En su sección «Marcaje al hombre» en las páginas de Diario 16 Andalucía el periodista Francisco Correal hacía esta crónica dedicada al futbolista bético Luis Márquez, con ocasión del Betis-Cádiz jugado en el Villamarín en abril de 1994.
Una crónica en la que relataba su a veces difícil relación con la afición, común a otros muchos futbolistas de la cantera, a los que se exige más que a los venidos de fuera, así como su proceso de llegada al equipo en tiempos de Jarabinsky, y su carrera postergada con los técnicos siguientes, pero que con Serra Ferrer recuperó todo el protagonismo en una de las bandas del equipo verdiblanco.
Este bético del Polígono de San Pablo le metió dos golazos al yerno de Cruyff y su nombre debe figurar en algún recóndito rincón de la agenda de un ojeador del Nou Camp. En las categorías inferiores, Luis Márquez era conocido con el sobrenombre de Schuster. No se quedaba corto. Si le hubiera dado por escribir habría elegido el alias García Márquez.
Es un prototipo de esa relación de amor y odio que la afición verdiblanca tiene con la cantera. Esa afición bisexual que es madre que amamanta a sus hijos y padre que se los come, que inocula en algunos de estos cachorros edípicos complejos de huida y desdén. Márquez ha conocido todas las etapas sin cambiar de equipo: el estrellato, el ostracismo y cierto exilio interior.
Hay un antes y un después en la trayectoria de Márquez, una falla cronológica marcada por un apellido que ahora le acompaña en el once inicial. La carrera de este canterano era fulgurante, el checo Jarabinsky confiaba en él con los ojos cerrados hasta que un buen día el Málaga visitó Heliópolis y Monreal lo intimidó, lo sacó de quicio, lo borró del campo. Márquez se quedó con la marca, con el sambenito, y en los despachos debieron pensar que la única forma de acabar con el mal de ojo era metiéndolo en nómina: paradójicamente, la recuperación de Márquez coincidió con la llegada de su bestia negra a la plantilla verdiblanca.

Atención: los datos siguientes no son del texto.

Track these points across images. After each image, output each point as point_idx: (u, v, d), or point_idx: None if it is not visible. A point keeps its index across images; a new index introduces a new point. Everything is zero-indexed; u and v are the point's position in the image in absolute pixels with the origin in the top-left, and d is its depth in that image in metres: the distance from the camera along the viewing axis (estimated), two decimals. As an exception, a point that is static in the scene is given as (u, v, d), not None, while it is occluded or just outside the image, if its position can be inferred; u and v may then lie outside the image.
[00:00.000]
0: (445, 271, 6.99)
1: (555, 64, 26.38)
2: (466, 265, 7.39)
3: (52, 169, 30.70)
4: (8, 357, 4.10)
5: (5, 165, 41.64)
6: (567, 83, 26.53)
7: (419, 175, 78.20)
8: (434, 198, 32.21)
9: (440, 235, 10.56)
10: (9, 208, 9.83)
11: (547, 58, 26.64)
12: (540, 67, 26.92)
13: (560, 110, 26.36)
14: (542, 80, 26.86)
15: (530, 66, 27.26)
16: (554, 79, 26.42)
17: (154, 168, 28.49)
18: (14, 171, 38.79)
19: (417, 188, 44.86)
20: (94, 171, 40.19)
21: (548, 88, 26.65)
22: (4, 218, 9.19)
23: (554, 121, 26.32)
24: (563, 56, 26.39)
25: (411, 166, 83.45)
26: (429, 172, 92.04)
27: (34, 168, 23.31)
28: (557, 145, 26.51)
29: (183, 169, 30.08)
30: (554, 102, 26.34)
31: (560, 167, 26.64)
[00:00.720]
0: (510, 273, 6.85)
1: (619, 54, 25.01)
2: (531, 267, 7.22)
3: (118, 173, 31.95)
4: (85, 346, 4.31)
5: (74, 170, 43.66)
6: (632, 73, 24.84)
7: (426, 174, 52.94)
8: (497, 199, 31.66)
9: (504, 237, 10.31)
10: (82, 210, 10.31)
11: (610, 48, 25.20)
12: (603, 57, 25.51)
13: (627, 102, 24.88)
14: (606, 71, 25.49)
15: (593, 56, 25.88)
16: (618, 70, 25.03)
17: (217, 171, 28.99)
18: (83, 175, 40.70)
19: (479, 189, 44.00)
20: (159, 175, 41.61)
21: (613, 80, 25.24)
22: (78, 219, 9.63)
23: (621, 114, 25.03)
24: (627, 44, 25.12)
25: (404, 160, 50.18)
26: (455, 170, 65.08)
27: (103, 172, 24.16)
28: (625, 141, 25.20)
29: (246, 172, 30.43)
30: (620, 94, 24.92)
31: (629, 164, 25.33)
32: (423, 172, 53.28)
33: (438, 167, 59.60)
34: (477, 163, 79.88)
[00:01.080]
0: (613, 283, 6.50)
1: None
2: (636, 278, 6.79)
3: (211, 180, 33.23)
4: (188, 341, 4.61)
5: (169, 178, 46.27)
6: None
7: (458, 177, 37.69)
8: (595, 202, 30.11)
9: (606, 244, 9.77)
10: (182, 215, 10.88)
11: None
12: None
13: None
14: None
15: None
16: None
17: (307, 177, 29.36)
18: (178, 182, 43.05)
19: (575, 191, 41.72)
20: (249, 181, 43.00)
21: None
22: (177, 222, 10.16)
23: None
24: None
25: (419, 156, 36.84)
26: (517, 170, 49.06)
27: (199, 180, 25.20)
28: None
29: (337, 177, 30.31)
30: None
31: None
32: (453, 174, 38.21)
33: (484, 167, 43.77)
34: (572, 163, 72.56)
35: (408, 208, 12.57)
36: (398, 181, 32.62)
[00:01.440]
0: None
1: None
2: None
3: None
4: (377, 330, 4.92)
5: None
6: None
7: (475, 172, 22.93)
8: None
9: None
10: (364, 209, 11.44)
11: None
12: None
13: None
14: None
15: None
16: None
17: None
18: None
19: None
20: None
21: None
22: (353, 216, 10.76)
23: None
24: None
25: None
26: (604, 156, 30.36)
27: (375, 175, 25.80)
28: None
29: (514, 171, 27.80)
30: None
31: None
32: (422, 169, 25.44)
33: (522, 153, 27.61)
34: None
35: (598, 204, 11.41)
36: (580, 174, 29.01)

Es un carrilero heterogéneo en casi todo lo que hace: cuando marca, cuando se desmarca, cuando corre, cuando controla el balón. Su código es intransferible, sus ovillos a veces no debe entenderlos ni él mismo. Le salvan su pundonor irrefutable y unas cualidades innatas de buscar la progresión en el juego, el daño en el rival.
Ayer, sin ir más lejos, estuvo a un nivel bastante discreto y entregó el balón al contrario buena parte de los balones que pasaron por sus pies. Pese a estas interferencias técnicas, Márquez intervino de forma muy directa en la consecución de los dos primeros goles, el que ponía fin a la desazón y el que abría paso al entusiasmo.

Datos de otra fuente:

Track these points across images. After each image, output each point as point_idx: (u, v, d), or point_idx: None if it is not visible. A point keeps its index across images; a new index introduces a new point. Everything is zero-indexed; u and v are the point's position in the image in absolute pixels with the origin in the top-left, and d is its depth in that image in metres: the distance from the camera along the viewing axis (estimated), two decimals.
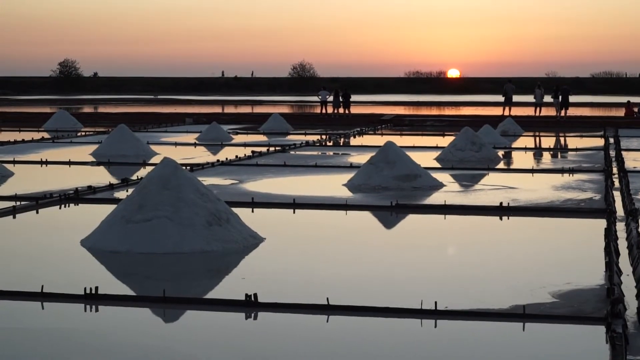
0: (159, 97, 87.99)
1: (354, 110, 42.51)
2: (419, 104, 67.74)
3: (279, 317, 6.78)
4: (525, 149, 23.93)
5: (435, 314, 6.69)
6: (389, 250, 9.64)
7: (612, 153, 21.35)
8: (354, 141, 27.11)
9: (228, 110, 56.37)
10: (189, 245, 9.15)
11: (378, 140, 25.62)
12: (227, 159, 19.17)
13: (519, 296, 7.22)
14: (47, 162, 18.56)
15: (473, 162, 19.16)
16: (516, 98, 39.55)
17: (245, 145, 24.17)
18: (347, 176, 15.54)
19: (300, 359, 5.90)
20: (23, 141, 24.78)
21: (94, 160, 19.55)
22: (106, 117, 42.58)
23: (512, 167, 19.29)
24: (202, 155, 21.30)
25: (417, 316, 6.69)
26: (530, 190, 14.25)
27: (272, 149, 22.34)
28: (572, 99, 39.31)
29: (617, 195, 13.36)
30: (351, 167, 17.63)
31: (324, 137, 28.36)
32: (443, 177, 15.84)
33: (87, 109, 58.05)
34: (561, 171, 17.38)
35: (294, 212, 12.15)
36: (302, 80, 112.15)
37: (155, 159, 18.94)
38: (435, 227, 11.31)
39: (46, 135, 28.14)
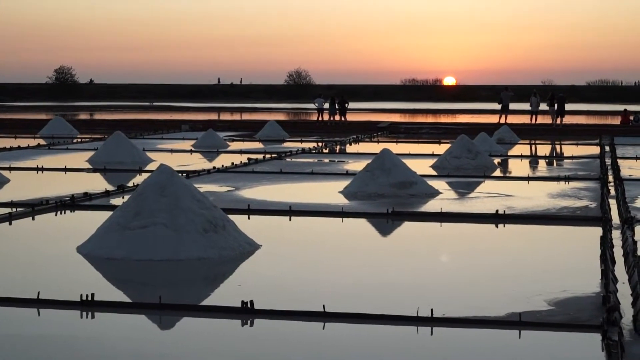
0: (155, 104, 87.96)
1: (350, 117, 42.52)
2: (415, 111, 67.80)
3: (275, 324, 6.78)
4: (521, 156, 23.95)
5: (432, 321, 6.69)
6: (385, 257, 9.64)
7: (608, 161, 21.38)
8: (350, 148, 27.10)
9: (224, 117, 56.34)
10: (185, 252, 9.14)
11: (374, 147, 25.62)
12: (223, 166, 19.17)
13: (515, 303, 7.22)
14: (43, 169, 18.53)
15: (469, 169, 19.17)
16: (512, 106, 39.59)
17: (241, 152, 24.16)
18: (343, 183, 15.54)
19: None
20: (19, 148, 24.73)
21: (90, 167, 19.52)
22: (102, 123, 42.55)
23: (508, 174, 19.31)
24: (198, 162, 21.28)
25: (413, 323, 6.68)
26: (526, 198, 14.26)
27: (268, 156, 22.34)
28: (568, 106, 39.36)
29: (612, 203, 13.38)
30: (347, 174, 17.62)
31: (320, 144, 28.36)
32: (439, 184, 15.85)
33: (83, 116, 58.02)
34: (557, 179, 17.40)
35: (290, 219, 12.15)
36: (298, 88, 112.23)
37: (152, 166, 18.92)
38: (431, 234, 11.31)
39: (42, 141, 28.09)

En el primero de la tarde, acreditó su condición de “lateral” que más se destaca en el lanzamiento de falsos saques de esquina: uno de esos centros acabó rematado por Julio Soler en la meta de “Tubo” Fernández.
Tras el descanso, perseverando en la banda derecha y arropado por Cañas en las escaramuzas, recibió en excelentes condiciones un desesperado centro de Daniel Toribio Aquino. Acudió a rematar con toda su alma; el balón hizo un extraño similar al de una tabla de windsurf cuando rompe la ola y fue directamente de la hierba a la cruceta. El juego continuaba y Márquez fue objeto de un penalti que transformó Aquino, como se después de tanta rocambole las cosas volvieran a su posición originaria, a esa pierna envenenada del goleador.

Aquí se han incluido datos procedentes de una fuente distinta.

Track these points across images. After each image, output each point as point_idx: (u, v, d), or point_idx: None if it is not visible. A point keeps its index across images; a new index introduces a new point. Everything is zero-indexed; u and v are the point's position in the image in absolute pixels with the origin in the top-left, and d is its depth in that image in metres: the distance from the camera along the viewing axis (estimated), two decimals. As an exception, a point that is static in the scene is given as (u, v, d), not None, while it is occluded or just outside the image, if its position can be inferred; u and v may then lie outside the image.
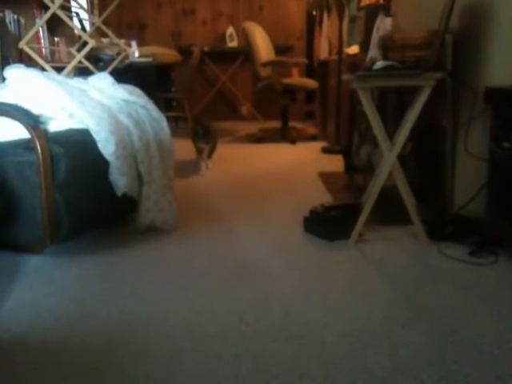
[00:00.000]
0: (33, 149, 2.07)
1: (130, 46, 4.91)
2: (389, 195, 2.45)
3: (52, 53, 4.55)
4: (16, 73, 2.37)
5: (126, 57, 4.65)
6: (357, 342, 1.53)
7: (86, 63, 4.03)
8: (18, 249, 2.22)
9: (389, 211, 2.64)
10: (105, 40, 4.97)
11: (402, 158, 2.45)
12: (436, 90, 2.23)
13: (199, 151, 3.90)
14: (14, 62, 3.52)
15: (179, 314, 1.71)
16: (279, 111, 5.74)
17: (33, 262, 2.14)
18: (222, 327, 1.62)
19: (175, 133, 3.14)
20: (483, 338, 1.54)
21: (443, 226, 2.38)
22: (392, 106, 3.09)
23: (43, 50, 4.35)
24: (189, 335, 1.57)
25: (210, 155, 3.99)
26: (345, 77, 2.37)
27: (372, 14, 3.60)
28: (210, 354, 1.47)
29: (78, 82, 2.59)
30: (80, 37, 4.20)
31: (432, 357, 1.44)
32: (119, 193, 2.31)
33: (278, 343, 1.52)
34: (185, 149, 4.10)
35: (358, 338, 1.55)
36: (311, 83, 5.71)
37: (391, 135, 2.41)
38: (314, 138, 5.55)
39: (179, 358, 1.45)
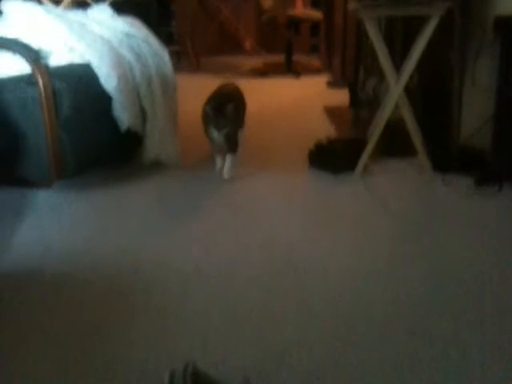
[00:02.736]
0: (35, 84, 2.04)
1: (128, -23, 4.75)
2: (394, 129, 2.43)
3: (49, -15, 4.41)
4: (14, 6, 2.31)
5: (125, -12, 4.50)
6: (360, 276, 1.54)
7: (85, -5, 3.91)
8: (26, 185, 2.24)
9: (394, 144, 2.62)
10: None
11: (408, 91, 2.41)
12: (444, 21, 2.17)
13: (211, 141, 2.40)
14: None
15: (187, 249, 1.73)
16: (283, 44, 5.62)
17: (41, 198, 2.17)
18: (228, 261, 1.64)
19: (178, 68, 3.08)
20: (485, 275, 1.54)
21: (448, 158, 2.38)
22: (399, 38, 3.01)
23: (39, -18, 4.21)
24: (196, 269, 1.60)
25: (230, 148, 2.34)
26: (351, 6, 2.30)
27: None
28: (219, 288, 1.50)
29: (76, 15, 2.53)
30: (77, -32, 4.05)
31: (433, 294, 1.45)
32: (123, 128, 2.30)
33: (282, 277, 1.54)
34: (190, 95, 3.99)
35: (361, 272, 1.57)
36: (316, 15, 5.55)
37: (398, 69, 2.36)
38: (318, 71, 5.46)
39: (188, 291, 1.48)
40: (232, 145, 2.33)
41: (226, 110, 2.23)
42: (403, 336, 1.26)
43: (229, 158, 2.33)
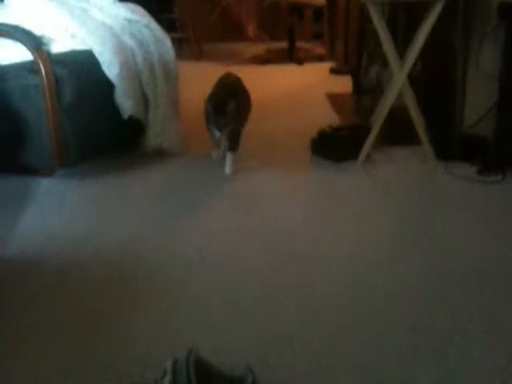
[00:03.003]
0: (37, 71, 2.03)
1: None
2: (397, 116, 2.42)
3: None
4: (15, -8, 2.29)
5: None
6: (361, 262, 1.55)
7: (86, -18, 3.87)
8: (28, 172, 2.23)
9: (397, 132, 2.61)
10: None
11: (411, 78, 2.40)
12: (448, 5, 2.15)
13: (212, 137, 2.33)
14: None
15: (189, 234, 1.74)
16: (286, 31, 5.58)
17: (44, 185, 2.16)
18: (231, 246, 1.65)
19: (180, 55, 3.06)
20: (486, 271, 1.51)
21: (451, 146, 2.37)
22: (402, 24, 2.99)
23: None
24: (199, 254, 1.61)
25: (231, 147, 2.27)
26: (354, -8, 2.28)
27: None
28: (220, 272, 1.50)
29: (78, 1, 2.51)
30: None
31: (434, 284, 1.45)
32: (125, 115, 2.30)
33: (285, 262, 1.55)
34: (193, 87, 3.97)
35: (362, 258, 1.57)
36: (319, 0, 5.51)
37: (401, 56, 2.35)
38: (321, 58, 5.42)
39: (190, 275, 1.49)
40: (233, 144, 2.26)
41: (227, 108, 2.13)
42: (405, 331, 1.26)
43: (229, 155, 2.26)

Mediador de dos goles, Márquez era relavado por Kasumov. El destino es capicúa con este futbolista: el primero y el último entrenador, Jarabinsky y Serra Ferrer, confían plenamente en sus facultades. Las fórmulas intermedias de Mesones, D´Alessandro y Kresic lo mantuvieron a ráfagas y a regañadientes. Un periodo gris que coincidió con la más dura de sus lesiones, el asalto y agresión de que fue objeto por parte de unos navajeros en la Alameda de Hércules.
Es bético desde su más tierna infancia, el color de las lechugas que vendía en el puesto familiar de ese barrio poligonal que es por obra y gracia de Rafael Gordillo el Trastevere del beticismo. Tiene adicción por la banda, esa especie pasillo balompédico en el que realizó combinaciones con Cañas y Cuéllar. En algunos lances, hace de los trompicones una estética. Juega en la diagonal de Monreal, quizás para espantar pretéritos fantasmas. Sólo coincidieron en dos ocasiones: en el acoso al alimón que le hicieron a Barla y en una falta en la que Márquez y su sombra hicieron de figurantes, para que Aquino, el hombre-gol, se encargara de apretar el imaginario gatillo.